* Tarefa 1 *
Segundo a entrevista sobre Médicos Sem Fronteiras, quantas cirurgias a organização realizou no Haiti ao longo dos 10 meses posteriores ao terremoto?
* Tarefa 2 *
Dê prosseguimento à entrevista sobre Médicos Sem Fronteiras a partir do ponto em que ela termina.

* Trecho do documento *
* * *
Saúde ZN“Cuidar da saúde dos que mais precisam em situações críticas é a base do trabalho de Médicos Sem Fronteiras”. Como funciona esse trabalho?
Tyler Fainstat – Em situações de conflito armado, as equipes de MSF levam assistência médica de forma neutra e imparcial às pessoas mais vulneráveis, independentemente de que lado do embate elas estejam. Nas emergências causadas por desastres naturais, quando as estruturas de saúde são atingidas ou ficam sobrecarregadas, profissionais são rapidamente acionados e enviados ao local da catástrofe. MSF também oferece cuidados médicos às pessoas excluídas de acesso à saúde e atua junto a comunidades afetadas por epidemias ou desnutrição. Em alguns casos, ao presenciar atos de violência ou negligência que afetam a saúde e colocam em risco a vida das pessoas, MSF faz um alerta público e se posiciona com base em dados médicos e na experiência de seus profissionais.

SZN - Quais as doenças que mais acometem a população carente?
TF – Os projetos de MSF são, em sua maioria, voltados a populações que vivem em países em desenvolvimento e sempre a pessoas que não têm acesso à saúde. Tratamos pessoas com enfermidades como HIV/Aids, malária, tuberculose, sarampo, cólera, meningite, doença do sono, doença de Chagas, dengue, entre outras.

SZNOs profissionais atuantes são voluntários? Quais os pré-requisitos para se tornar um de vocês?
TF – As pessoas que atuam com Médicos Sem Fronteiras não podem ser enquadradas dentro do padrão típico de voluntário, porque elas recebem uma remuneração no período em que estão nos projetos. Mas, como certeza, não é o salário que move as pessoas a trabalhar com a organização, afinal elas têm que deixar suas famílias, o conforto de suas casas e morar por um período – que em média varia de seis a nove meses – em um país distante. Não é fácil, é preciso ter uma motivação humanitária. Além disso, a remuneração oferecida por MSF não é competitiva para o mercado. As exigências básicas para trabalhar em MSF é ter nível superior, experiência profissional em sua área de atuação de, pelo menos, dois anos, francês e/ou inglês fluentes e, claro, disponibilidade e vontade de trabalhar fora do Brasil.

SZNQual a maior realização de Médicos Sem Fronteiras desde sua fundação?
TF – Em termos quantitativos, nossa maior operação ocorreu em janeiro de 2010, após o terremoto que devastou o Haiti. Ao longo de 10 meses, MSF tratou 358 mil pessoas, realizou 16.570 cirurgias e assistiu os partos de 15.100 bebês.

SZNQual a maior dificuldade existente hoje no trabalho da organização?
* * *
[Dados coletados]
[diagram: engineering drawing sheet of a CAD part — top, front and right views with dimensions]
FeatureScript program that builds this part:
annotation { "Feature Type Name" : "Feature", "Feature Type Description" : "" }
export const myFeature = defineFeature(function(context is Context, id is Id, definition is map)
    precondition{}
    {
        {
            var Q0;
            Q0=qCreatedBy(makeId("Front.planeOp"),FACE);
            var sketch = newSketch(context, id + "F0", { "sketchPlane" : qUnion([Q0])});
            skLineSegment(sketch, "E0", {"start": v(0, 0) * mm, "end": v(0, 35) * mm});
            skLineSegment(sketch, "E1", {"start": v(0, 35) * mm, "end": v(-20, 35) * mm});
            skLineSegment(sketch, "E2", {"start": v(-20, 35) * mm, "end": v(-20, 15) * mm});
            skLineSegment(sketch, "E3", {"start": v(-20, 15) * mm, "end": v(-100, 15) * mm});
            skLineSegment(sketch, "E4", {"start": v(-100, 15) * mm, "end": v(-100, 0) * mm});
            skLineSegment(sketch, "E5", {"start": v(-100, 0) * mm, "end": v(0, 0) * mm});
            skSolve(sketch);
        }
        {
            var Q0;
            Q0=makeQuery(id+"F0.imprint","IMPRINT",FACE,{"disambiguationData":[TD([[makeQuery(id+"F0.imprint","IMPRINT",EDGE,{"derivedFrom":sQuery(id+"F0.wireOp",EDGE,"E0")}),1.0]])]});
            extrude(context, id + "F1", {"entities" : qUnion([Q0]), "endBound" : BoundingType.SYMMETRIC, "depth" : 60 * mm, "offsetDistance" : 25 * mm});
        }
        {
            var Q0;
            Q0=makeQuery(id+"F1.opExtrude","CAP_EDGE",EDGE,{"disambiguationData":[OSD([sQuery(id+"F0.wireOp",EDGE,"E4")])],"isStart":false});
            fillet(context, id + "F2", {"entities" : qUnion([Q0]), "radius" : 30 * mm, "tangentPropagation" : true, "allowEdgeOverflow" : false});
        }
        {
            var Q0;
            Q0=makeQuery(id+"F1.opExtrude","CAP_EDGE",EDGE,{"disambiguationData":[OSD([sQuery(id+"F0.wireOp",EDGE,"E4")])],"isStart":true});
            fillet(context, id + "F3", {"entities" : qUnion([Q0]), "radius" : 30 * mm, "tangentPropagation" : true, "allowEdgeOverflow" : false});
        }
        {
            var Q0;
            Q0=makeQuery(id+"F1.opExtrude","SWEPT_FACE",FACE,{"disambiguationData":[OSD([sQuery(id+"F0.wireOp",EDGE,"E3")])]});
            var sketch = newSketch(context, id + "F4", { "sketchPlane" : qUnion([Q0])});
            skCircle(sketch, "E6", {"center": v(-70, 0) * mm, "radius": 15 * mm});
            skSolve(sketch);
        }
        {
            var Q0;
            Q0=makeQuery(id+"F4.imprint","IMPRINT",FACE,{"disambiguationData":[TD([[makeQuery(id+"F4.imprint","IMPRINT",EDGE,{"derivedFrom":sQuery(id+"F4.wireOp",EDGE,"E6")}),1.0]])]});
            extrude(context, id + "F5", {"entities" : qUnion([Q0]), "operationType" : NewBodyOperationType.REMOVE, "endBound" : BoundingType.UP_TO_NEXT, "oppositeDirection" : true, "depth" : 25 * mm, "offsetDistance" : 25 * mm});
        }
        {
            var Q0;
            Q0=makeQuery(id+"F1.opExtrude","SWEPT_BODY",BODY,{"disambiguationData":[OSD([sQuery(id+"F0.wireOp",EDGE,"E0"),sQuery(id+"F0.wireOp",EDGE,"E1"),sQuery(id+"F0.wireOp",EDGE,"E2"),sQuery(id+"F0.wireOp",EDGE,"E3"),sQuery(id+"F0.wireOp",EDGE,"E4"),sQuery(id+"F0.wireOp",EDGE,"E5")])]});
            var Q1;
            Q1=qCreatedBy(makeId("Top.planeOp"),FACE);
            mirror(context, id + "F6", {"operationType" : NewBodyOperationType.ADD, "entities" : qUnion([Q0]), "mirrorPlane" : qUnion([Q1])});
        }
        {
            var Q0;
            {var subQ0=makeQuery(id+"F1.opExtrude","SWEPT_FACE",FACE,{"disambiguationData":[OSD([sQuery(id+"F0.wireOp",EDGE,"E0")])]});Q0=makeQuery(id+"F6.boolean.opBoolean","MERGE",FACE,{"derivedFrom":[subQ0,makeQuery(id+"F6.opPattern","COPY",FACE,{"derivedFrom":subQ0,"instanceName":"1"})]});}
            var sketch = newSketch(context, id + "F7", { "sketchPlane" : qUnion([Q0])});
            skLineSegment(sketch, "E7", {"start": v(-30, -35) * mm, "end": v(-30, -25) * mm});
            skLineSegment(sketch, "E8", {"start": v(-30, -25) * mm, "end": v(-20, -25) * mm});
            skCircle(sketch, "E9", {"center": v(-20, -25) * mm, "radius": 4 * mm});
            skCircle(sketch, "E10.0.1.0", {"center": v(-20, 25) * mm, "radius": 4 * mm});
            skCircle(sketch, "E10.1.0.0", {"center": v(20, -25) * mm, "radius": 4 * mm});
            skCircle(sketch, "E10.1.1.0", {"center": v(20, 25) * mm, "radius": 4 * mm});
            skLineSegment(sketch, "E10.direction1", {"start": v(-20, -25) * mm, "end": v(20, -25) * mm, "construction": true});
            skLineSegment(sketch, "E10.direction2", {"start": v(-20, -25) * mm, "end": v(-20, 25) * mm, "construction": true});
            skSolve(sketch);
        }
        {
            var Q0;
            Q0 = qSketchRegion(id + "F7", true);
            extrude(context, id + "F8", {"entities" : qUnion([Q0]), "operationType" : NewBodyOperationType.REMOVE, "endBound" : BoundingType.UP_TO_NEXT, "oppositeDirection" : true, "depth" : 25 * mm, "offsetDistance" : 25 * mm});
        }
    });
* * *
* Resposta 1 *
16.570 cirurgias.

* Resposta 2 *
TF – Do ponto de vista organizacional, um grande desafio é continuar a ser uma organização inovadora e ágil. Mesmo crescendo cada vez mais, precisamos manter sempre o foco desse crescimento nas necessidades dos projetos e dos pacientes.

SZNO que a organização precisa para ampliar seu trabalho? De que forma podem ser feitas contribuições?
TF – MSF precisa sempre de recursos, sejam eles financeiros ou humanos, para poder aumentar suas operações e levar ajuda a cada vez mais pessoas. Quem quiser ou puder ajudar, existe a doação pelo site (http://www.msf.org.br/). As pessoas também podem ajudar divulgando nossas ações, projetos e iniciativas, para que possamos alcançar um número cada vez maior de pessoas.

SZNQuem pode se beneficiar da Campanha de Acesso a Medicamentos Essenciais no Brasil?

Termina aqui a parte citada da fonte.